- [Work order] Return every line of the records that includes the string "Right".

- [Data for the task]
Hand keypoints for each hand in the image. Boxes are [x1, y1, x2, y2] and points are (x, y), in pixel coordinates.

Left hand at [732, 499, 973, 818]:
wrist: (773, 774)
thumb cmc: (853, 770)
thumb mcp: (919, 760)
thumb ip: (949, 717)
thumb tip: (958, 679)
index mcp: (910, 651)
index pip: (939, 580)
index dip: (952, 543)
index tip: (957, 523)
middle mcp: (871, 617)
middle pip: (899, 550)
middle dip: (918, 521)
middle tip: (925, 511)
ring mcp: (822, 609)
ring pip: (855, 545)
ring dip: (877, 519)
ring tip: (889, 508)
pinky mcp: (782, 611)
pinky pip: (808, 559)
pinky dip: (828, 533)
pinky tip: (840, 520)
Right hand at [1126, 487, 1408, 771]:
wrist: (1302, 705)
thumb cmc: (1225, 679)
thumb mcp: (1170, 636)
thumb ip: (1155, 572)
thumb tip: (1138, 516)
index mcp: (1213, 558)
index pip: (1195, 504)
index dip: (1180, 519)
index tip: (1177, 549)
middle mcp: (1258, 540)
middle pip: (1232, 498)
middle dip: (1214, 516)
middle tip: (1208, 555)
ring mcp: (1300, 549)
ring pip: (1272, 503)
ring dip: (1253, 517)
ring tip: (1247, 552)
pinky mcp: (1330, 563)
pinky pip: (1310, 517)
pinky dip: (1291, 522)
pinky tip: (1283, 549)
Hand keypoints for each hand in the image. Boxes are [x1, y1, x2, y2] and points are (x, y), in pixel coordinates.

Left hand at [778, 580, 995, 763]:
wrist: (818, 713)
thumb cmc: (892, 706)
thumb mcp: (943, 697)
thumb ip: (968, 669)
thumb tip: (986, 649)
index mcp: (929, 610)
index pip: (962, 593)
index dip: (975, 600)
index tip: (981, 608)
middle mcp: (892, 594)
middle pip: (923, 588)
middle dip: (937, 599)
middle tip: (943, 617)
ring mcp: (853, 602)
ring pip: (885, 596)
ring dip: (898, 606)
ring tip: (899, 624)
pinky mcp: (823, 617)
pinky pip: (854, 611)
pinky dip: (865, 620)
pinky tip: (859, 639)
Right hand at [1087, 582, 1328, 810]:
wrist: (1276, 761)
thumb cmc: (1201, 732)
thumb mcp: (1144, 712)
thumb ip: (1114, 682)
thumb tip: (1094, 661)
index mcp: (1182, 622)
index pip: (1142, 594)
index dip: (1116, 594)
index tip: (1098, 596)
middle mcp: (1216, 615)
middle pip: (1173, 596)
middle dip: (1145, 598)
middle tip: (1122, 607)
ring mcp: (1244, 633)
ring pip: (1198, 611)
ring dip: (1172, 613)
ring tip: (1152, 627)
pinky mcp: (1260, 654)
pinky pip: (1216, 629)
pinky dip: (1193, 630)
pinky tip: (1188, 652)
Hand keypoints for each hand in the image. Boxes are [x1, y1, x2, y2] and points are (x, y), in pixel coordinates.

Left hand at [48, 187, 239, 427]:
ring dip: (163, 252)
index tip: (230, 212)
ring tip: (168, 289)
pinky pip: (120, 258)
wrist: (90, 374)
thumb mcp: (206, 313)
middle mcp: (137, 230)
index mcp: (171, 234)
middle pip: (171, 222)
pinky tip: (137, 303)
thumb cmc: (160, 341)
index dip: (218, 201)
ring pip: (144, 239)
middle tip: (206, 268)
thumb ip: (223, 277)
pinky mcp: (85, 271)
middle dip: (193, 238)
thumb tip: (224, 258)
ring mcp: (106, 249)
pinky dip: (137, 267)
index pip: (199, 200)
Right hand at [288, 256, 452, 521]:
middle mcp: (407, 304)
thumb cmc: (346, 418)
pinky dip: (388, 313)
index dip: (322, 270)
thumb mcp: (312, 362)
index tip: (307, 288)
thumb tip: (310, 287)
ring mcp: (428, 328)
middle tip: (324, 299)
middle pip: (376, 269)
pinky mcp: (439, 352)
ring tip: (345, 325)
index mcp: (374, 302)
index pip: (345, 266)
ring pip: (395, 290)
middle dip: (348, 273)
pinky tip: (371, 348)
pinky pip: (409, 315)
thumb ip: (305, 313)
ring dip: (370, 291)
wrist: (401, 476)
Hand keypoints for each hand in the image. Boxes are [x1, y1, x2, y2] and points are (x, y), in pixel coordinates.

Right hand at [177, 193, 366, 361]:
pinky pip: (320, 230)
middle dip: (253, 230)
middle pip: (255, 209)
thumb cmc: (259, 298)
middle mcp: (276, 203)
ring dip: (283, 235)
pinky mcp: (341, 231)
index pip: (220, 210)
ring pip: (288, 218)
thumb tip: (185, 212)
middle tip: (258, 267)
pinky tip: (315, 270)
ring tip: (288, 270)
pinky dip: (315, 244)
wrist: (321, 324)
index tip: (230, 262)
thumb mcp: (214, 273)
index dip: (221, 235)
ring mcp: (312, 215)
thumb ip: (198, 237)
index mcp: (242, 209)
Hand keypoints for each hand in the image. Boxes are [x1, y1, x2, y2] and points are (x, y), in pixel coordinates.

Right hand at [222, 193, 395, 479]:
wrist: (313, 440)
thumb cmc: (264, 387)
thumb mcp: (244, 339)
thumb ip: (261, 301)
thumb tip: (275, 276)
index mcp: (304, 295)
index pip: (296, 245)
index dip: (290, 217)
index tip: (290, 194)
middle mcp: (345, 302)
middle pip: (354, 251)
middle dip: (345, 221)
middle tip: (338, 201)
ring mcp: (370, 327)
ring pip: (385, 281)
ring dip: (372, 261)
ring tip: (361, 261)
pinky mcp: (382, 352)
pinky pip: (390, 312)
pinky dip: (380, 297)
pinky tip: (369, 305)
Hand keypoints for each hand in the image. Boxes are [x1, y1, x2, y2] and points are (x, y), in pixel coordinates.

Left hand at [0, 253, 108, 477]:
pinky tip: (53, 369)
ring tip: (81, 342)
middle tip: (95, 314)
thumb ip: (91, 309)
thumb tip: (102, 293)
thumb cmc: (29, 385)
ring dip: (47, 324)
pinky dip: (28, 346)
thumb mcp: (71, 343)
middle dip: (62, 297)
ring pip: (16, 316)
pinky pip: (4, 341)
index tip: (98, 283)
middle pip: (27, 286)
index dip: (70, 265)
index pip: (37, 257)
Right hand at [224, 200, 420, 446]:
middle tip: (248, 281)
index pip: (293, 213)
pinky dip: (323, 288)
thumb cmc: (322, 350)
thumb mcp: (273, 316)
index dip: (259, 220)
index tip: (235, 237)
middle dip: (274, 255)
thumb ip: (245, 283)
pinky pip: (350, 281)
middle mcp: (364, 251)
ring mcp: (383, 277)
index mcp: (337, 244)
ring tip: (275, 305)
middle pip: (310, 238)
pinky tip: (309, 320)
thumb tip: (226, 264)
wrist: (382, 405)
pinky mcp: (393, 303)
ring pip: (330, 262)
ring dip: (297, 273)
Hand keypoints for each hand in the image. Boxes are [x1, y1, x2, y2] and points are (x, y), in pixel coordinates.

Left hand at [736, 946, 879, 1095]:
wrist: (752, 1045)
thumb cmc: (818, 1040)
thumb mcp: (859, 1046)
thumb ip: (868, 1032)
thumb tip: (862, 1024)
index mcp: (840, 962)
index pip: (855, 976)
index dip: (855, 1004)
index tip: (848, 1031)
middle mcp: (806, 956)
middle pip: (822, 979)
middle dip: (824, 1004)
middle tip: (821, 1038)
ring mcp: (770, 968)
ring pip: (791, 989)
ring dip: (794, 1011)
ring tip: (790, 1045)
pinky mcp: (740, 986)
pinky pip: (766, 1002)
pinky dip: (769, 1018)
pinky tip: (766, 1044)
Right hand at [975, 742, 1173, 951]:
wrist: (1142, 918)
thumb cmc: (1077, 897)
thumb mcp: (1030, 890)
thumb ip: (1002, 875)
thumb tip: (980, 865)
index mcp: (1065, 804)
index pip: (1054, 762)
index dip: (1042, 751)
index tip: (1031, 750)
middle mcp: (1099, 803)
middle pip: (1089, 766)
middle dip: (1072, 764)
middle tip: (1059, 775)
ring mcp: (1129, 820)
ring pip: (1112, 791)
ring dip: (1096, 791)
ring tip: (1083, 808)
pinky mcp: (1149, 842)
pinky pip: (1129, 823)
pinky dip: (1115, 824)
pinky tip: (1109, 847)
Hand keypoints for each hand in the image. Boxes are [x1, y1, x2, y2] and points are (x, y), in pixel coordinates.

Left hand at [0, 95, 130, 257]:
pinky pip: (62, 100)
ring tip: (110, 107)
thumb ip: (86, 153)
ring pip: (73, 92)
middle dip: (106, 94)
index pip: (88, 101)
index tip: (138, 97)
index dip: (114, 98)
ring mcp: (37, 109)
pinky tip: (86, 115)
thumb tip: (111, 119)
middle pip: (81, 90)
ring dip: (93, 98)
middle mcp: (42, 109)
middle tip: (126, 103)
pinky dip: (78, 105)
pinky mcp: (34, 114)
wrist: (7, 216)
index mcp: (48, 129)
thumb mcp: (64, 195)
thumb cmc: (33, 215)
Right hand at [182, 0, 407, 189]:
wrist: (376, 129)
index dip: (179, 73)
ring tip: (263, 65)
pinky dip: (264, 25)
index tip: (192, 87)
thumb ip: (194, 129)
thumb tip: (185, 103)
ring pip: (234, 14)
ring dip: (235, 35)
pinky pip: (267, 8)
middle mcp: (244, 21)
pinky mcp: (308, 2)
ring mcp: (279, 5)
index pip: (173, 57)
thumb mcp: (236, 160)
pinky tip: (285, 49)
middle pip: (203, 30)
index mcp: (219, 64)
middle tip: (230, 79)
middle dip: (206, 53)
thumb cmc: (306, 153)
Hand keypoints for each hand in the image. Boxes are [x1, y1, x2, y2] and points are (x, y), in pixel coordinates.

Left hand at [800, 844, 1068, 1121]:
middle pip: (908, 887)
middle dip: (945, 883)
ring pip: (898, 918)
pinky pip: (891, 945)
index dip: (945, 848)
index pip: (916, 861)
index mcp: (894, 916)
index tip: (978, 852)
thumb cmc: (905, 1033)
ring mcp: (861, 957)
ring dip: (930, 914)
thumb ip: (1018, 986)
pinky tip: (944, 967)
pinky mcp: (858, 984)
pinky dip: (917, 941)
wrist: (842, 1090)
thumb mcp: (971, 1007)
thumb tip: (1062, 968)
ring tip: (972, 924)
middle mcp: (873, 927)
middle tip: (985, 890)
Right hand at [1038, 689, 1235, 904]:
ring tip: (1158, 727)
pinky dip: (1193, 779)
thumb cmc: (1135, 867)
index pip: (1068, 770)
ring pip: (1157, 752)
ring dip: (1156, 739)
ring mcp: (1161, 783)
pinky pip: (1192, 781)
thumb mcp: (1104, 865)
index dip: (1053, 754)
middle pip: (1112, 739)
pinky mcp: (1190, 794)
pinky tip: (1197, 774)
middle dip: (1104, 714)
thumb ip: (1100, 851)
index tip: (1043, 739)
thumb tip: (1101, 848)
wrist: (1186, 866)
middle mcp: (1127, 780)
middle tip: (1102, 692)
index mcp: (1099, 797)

- [Solution]
Right hand at [1126, 487, 1408, 771]:
Right hand at [1087, 582, 1328, 810]:
Right hand at [288, 256, 452, 521]:
Right hand at [177, 193, 366, 361]:
Right hand at [222, 193, 395, 479]:
Right hand at [224, 200, 420, 446]:
Right hand at [975, 742, 1173, 951]:
Right hand at [182, 0, 407, 189]:
Right hand at [1038, 689, 1235, 904]:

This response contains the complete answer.